BRIEF:
Copy the text of every row below word for word, keeping each line as it stands. Leave the pictures out of your answer.

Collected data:
+--
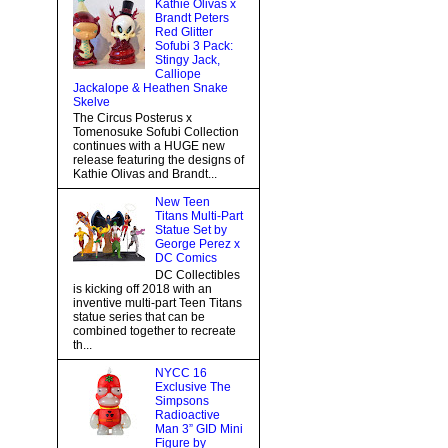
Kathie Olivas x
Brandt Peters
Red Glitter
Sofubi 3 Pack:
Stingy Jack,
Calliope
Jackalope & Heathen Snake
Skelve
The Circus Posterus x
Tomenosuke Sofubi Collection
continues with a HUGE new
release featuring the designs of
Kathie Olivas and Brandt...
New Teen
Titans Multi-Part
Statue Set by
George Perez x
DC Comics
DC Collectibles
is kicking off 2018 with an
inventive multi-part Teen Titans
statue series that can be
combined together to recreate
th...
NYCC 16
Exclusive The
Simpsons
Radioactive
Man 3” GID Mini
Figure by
+--
ANSWER BOX:
Kathie Olivas x
Brandt Peters
Red Glitter
Sofubi 3 Pack:
Stingy Jack,
Calliope
Jackalope & Heathen Snake
Skelve
The Circus Posterus x
Tomenosuke Sofubi Collection
continues with a HUGE new
release featuring the designs of
Kathie Olivas and Brandt...
New Teen
Titans Multi-Part
Statue Set by
George Perez x
DC Comics
DC Collectibles
is kicking off 2018 with an
inventive multi-part Teen Titans
statue series that can be
combined together to recreate
th...
NYCC 16
Exclusive The
Simpsons
Radioactive
Man 3” GID Mini
Figure by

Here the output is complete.